Frank's post made a good point that should probably be highlighted. It may or may not be what you want, but the analytic functions will calculate the analytics for a given partition (in this case, mtrl) value. So when done that way, there isn't one average and one stddev if you have data containing multiple mtrl values. For example. Add some more data:
insert into my_data values('Label2',113888,1244);
insert into my_data values('Label2',11651,1245);
insert into my_data values('Label2',11881,1246);
insert into my_data values('Label2',11985,1247);
insert into my_data values('Label2',13240,1248);
insert into my_data values('Label2',1980,1249);
insert into my_data values('Label2',1137165,     1250);
commit;
and do a query similar to what Franks did with his data.
with stats as (
select  mtrl,
quantity,
yearweek,
avg(quantity) over (partition by mtrl) avg_q,
stddev(quantity) over (partition by mtrl) stdv_q
from my_data
)
select  stats.mtrl,
stats.quantity,
stats.yearweek,
trunc(avg_q,2) avg_q_trunc,
trunc(stdv_q,2) stdv_q_trunc
from stats
where quantity between (avg_q - (stdv_q * 2)) and (avg_q + (stdv_q * 2))
These results show your columns plus the average and standard deviation value being used for that row. "Outliers" will calculated relative to the other rows with an identical mtrl value.

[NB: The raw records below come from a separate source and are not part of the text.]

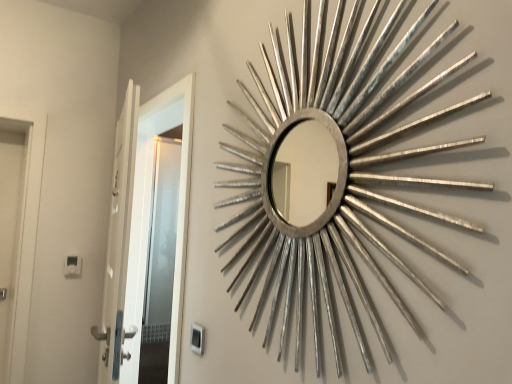
Question: Does silver metallic sunburst mirror at upper right touch white glossy door at left?

Choices:
 (A) no
 (B) yes

Answer: (A)

Question: Is silver metallic sunburst mirror at upper right oriented towards white glossy door at left?

Choices:
 (A) yes
 (B) no

Answer: (B)

Question: From a real-world perspective, is silver metallic sunburst mirror at upper right beneath white glossy door at left?

Choices:
 (A) no
 (B) yes

Answer: (A)

Question: From the image's perspective, is silver metallic sunburst mirror at upper right above white glossy door at left?

Choices:
 (A) yes
 (B) no

Answer: (A)

Question: Does silver metallic sunburst mirror at upper right contain white glossy door at left?

Choices:
 (A) yes
 (B) no

Answer: (B)

Question: Does silver metallic sunburst mirror at upper right have a greater height compared to white glossy door at left?

Choices:
 (A) yes
 (B) no

Answer: (B)

Question: Is white glossy door at left oriented away from silver metallic sunburst mirror at upper right?

Choices:
 (A) no
 (B) yes

Answer: (A)

Question: From the image's perspective, is white glossy door at left under silver metallic sunburst mirror at upper right?

Choices:
 (A) yes
 (B) no

Answer: (A)

Question: Is white glossy door at left thinner than silver metallic sunburst mirror at upper right?

Choices:
 (A) yes
 (B) no

Answer: (B)

Question: Considering the relative sizes of white glossy door at left and silver metallic sunburst mirror at upper right in the image provided, is white glossy door at left bigger than silver metallic sunburst mirror at upper right?

Choices:
 (A) yes
 (B) no

Answer: (A)

Question: Does white glossy door at left have a lesser height compared to silver metallic sunburst mirror at upper right?

Choices:
 (A) no
 (B) yes

Answer: (A)

Question: Can you confirm if white glossy door at left is positioned to the left of silver metallic sunburst mirror at upper right?

Choices:
 (A) no
 (B) yes

Answer: (B)

Question: Considering the positions of silver metallic sunburst mirror at upper right and white glossy door at left in the image, is silver metallic sunburst mirror at upper right bigger or smaller than white glossy door at left?

Choices:
 (A) small
 (B) big

Answer: (A)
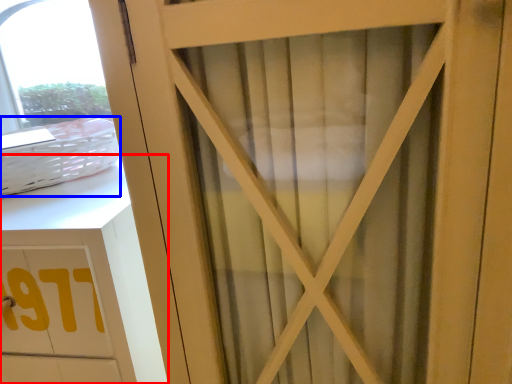
Question: Which object appears farthest to the camera in this image, cabinetry (highlighted by a red box) or basket (highlighted by a blue box)?

Choices:
 (A) cabinetry
 (B) basket

Answer: (B)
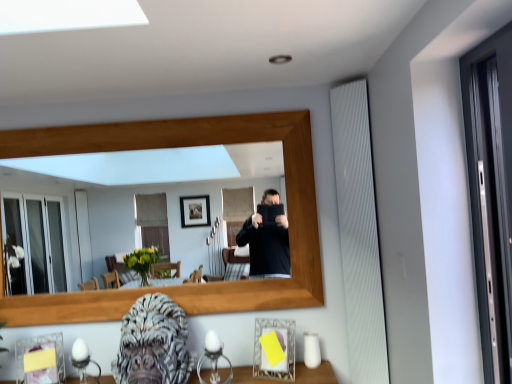
You are a GUI agent. You are given a task and a screenshot of the screen. Output one action in this format:
    pyautogui.click(x=<x>, y=<y>)
    Task: Click on the vacant region above wooden frame at center (from a real-world perspective)
    The image size is (512, 384).
    Given the screenshot: What is the action you would take?
    pyautogui.click(x=152, y=112)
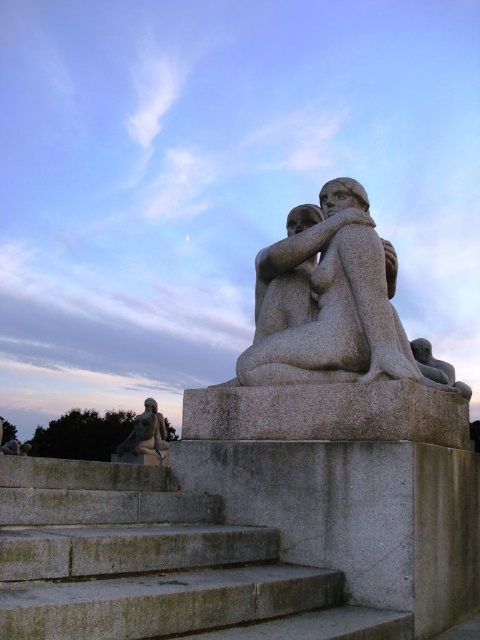
Question: Which of the following is the farthest from the observer?

Choices:
 (A) (0, 464)
 (B) (151, 445)

Answer: (B)

Question: Which is farther from the granite statue at center?

Choices:
 (A) smooth gray stone figure at lower left
 (B) gray concrete stairs at lower center

Answer: (A)

Question: Which point is farther to the camera?

Choices:
 (A) smooth gray stone figure at lower left
 (B) gray concrete stairs at lower center

Answer: (A)

Question: Is gray concrete stairs at lower center to the left of granite statue at center from the viewer's perspective?

Choices:
 (A) no
 (B) yes

Answer: (B)

Question: Can you confirm if gray concrete stairs at lower center is positioned to the left of granite statue at center?

Choices:
 (A) no
 (B) yes

Answer: (B)

Question: Can you confirm if gray concrete stairs at lower center is positioned below smooth gray stone figure at lower left?

Choices:
 (A) no
 (B) yes

Answer: (A)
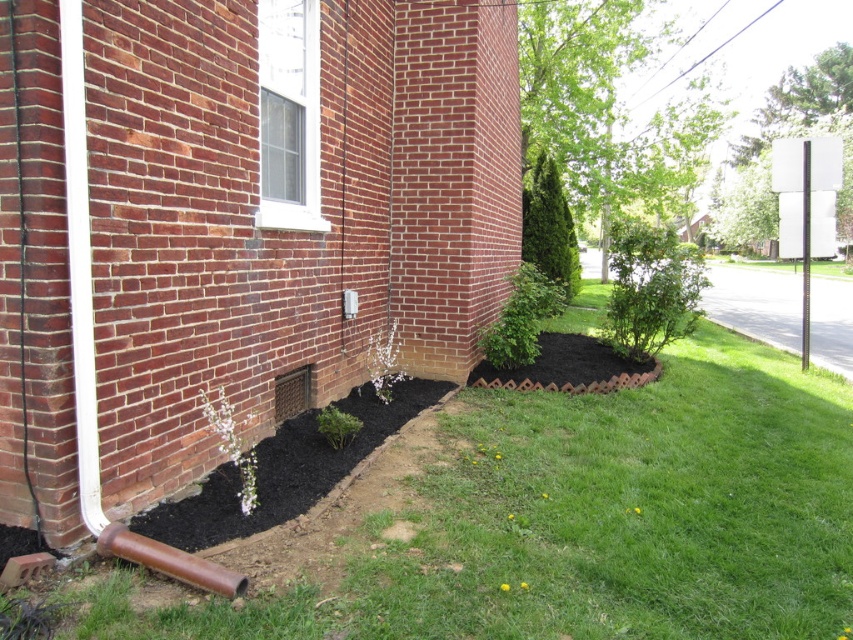
You are a gardener looking at the brick building exterior. You see green grass at lower center and black mulch at lower left. Which one is located to the right of the other?

The green grass at lower center is positioned on the right side of black mulch at lower left.

You are standing in front of the brick building and notice the green grass at lower center. Based on its position, can you determine if it is closer to the building or the mulched area?

The green grass at lower center is located at point (564,522), which places it closer to the building than the mulched area.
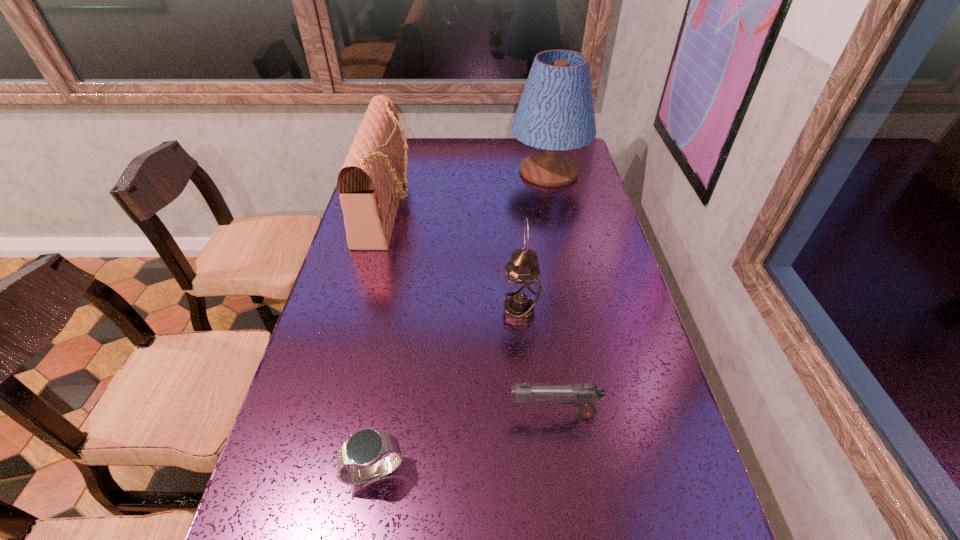
The height and width of the screenshot is (540, 960). Find the location of `free space located in the direction the fourth farthest object is aimed`. free space located in the direction the fourth farthest object is aimed is located at coordinates (487, 415).

This screenshot has width=960, height=540. In order to click on vacant position located on the right of the watch in this screenshot , I will do `click(445, 471)`.

Image resolution: width=960 pixels, height=540 pixels. I want to click on object at the far edge, so click(556, 112).

Where is `handbag at the left edge`? handbag at the left edge is located at coordinates (370, 183).

What are the coordinates of `watch that is at the left edge` in the screenshot? It's located at pos(363,450).

Locate an element on the screen. The height and width of the screenshot is (540, 960). object located at the right edge is located at coordinates (556, 112).

Locate an element on the screen. The image size is (960, 540). object that is at the far right corner is located at coordinates (556, 112).

Identify the location of vacant area at the far edge of the desktop. (496, 154).

Find the location of a particular element. free space at the left edge of the desktop is located at coordinates (273, 466).

Where is `vacant region at the right edge of the desktop`? This screenshot has height=540, width=960. vacant region at the right edge of the desktop is located at coordinates (598, 255).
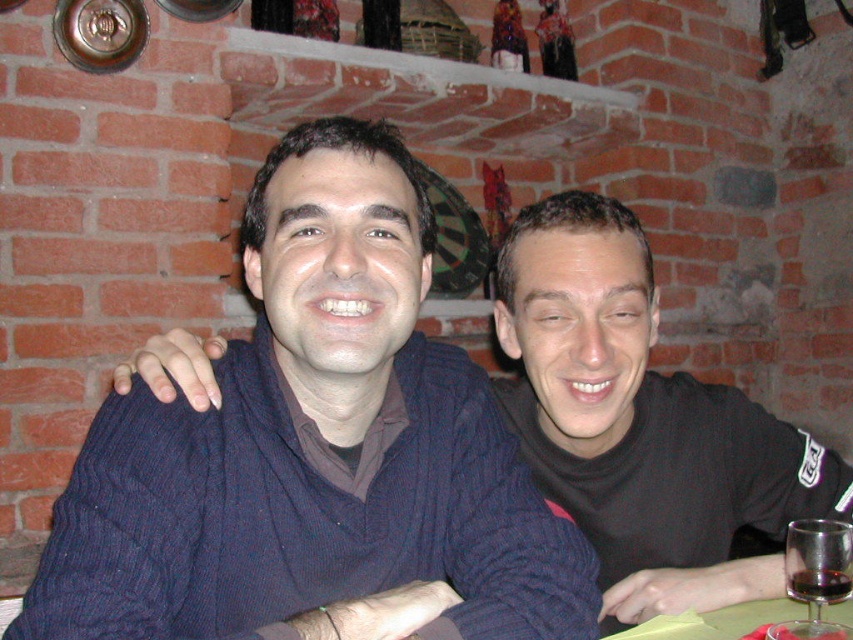
You are a bartender at a cozy dinner party and need to pour the dark red liquid at lower right into the transparent glass at lower right. Can you do this without spilling?

The transparent glass at lower right is closer to the viewer than the dark red liquid at lower right, so you can pour the dark red liquid at lower right into the transparent glass at lower right without spilling.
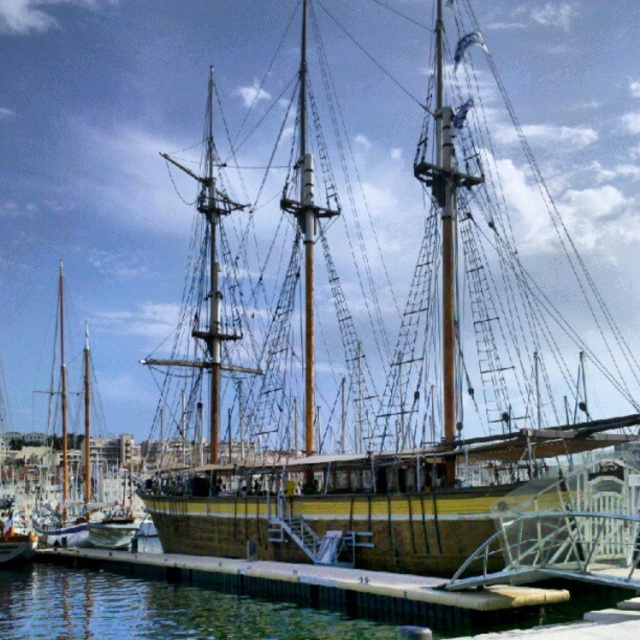
Does wooden ship at center appear on the left side of wooden mast at center?

No, wooden ship at center is not to the left of wooden mast at center.

Is wooden ship at center closer to camera compared to wooden mast at center?

Yes, it is.

Is point (250, 538) closer to camera compared to point (58, 356)?

That is True.

Locate an element on the screen. This screenshot has height=640, width=640. wooden ship at center is located at coordinates 428,372.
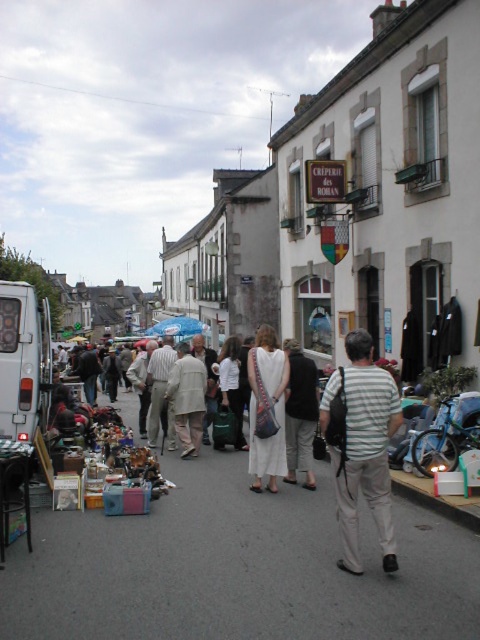
Question: Which point is farther from the camera taking this photo?

Choices:
 (A) (250, 452)
 (B) (299, 378)

Answer: (B)

Question: Is white fabric dress at center to the right of light beige fabric coat at center from the viewer's perspective?

Choices:
 (A) yes
 (B) no

Answer: (A)

Question: Is striped cotton shirt at center below white cotton dress at center?

Choices:
 (A) yes
 (B) no

Answer: (B)

Question: Which point is closer to the camera?

Choices:
 (A) coord(173,417)
 (B) coord(10,435)
 (C) coord(297,436)
 (D) coord(262,333)

Answer: (B)

Question: Which point is farther from the camera taking this photo?

Choices:
 (A) (254, 349)
 (B) (292, 364)
 (C) (200, 442)

Answer: (C)

Question: Observing the image, what is the correct spatial positioning of matte white van at left in reference to white fabric dress at center?

Choices:
 (A) above
 (B) below

Answer: (A)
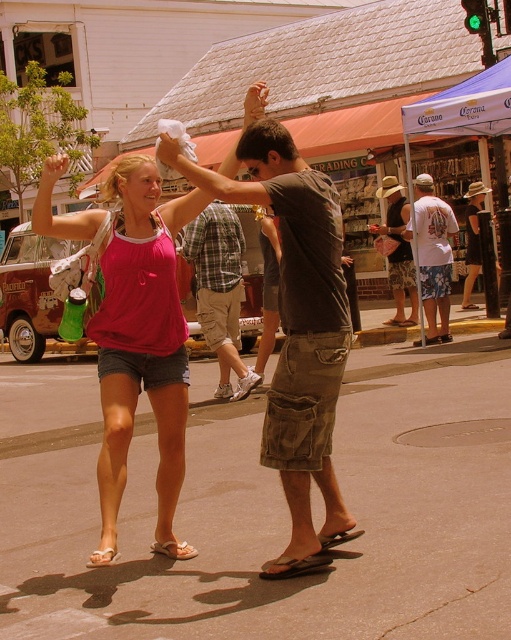
Can you confirm if cotton plaid shirt at center is positioned to the right of white cotton t-shirt at center?

In fact, cotton plaid shirt at center is to the left of white cotton t-shirt at center.

Does cotton plaid shirt at center appear over white cotton t-shirt at center?

No, cotton plaid shirt at center is not above white cotton t-shirt at center.

Does point (199, 298) come in front of point (428, 328)?

Yes, point (199, 298) is in front of point (428, 328).

This screenshot has height=640, width=511. Find the location of `cotton plaid shirt at center`. cotton plaid shirt at center is located at coordinates (220, 291).

How distant is pink fabric tank top at center from cotton plaid shirt at center?

A distance of 3.39 meters exists between pink fabric tank top at center and cotton plaid shirt at center.

Which is more to the right, pink fabric tank top at center or cotton plaid shirt at center?

Positioned to the right is cotton plaid shirt at center.

What do you see at coordinates (142, 337) in the screenshot?
I see `pink fabric tank top at center` at bounding box center [142, 337].

Identify the location of pink fabric tank top at center. (142, 337).

Which is above, brown cargo shorts at center or white fabric sandal at lower center?

brown cargo shorts at center is higher up.

Is brown cargo shorts at center closer to the viewer compared to white fabric sandal at lower center?

No, brown cargo shorts at center is behind white fabric sandal at lower center.

This screenshot has height=640, width=511. In order to click on brown cargo shorts at center in this screenshot , I will do `click(398, 250)`.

Edited by: Gaff on Dec 7, 2012 4:15 PM
• ###### 3. Re: Remove outliers when calculating safety stock?
Hi,

Oracle has a few built-in statistical functions, such as AVG and STDDEV, that you might use.
Since I don't have your sample data, I'll use scott.emp to illustrate:
WITH     got_analytics     AS
(
SELECT       deptno
,       ename
,       sal
,       AVG (sal)    OVER (PARTITION BY  deptno)     AS avg_sal
,       STDDEV (sal) OVER (PARTITION BY  deptno)     AS stddev_sal
FROM       scott.emp
)
SELECT       a.*
,       CASE
WHEN  ABS (sal - avg_sal)     > stddev_sal * 1.0   -- Change this number
THEN  '*** Outlier ***'
END     AS outlier
FROM       got_analytics  a
ORDER BY  deptno
,            sal
;
Output:
`   DEPTNO ENAME             SAL  AVG_SAL STDDEV_SAL OUTLIER
---------- ---------- ---------- -------- ---------- ---------------
10 MILLER           1300  2916.67    1893.63
10 CLARK            2450  2916.67    1893.63
10 KING             5000  2916.67    1893.63 *** Outlier ***

20 SMITH             800  2175.00    1123.33 *** Outlier ***
20 JONES            2975  2175.00    1123.33
20 FORD             3000  2175.00    1123.33
20 SCOTT            3000  2175.00    1123.33

30 JAMES             950  1566.67     668.33
30 MARTIN           1250  1566.67     668.33
30 WARD             1250  1566.67     668.33
30 TURNER           1500  1566.67     668.33
30 ALLEN            1600  1566.67     668.33
30 BLAKE            2850  1566.67     668.33 *** Outlier ***
I gave a very tight range for outliers, just so I could show some outliers. In reality, where I used a coefficient of 1.0, a value of 3.0 is more common. You can use anything you want, depending on what you want to call an outlier.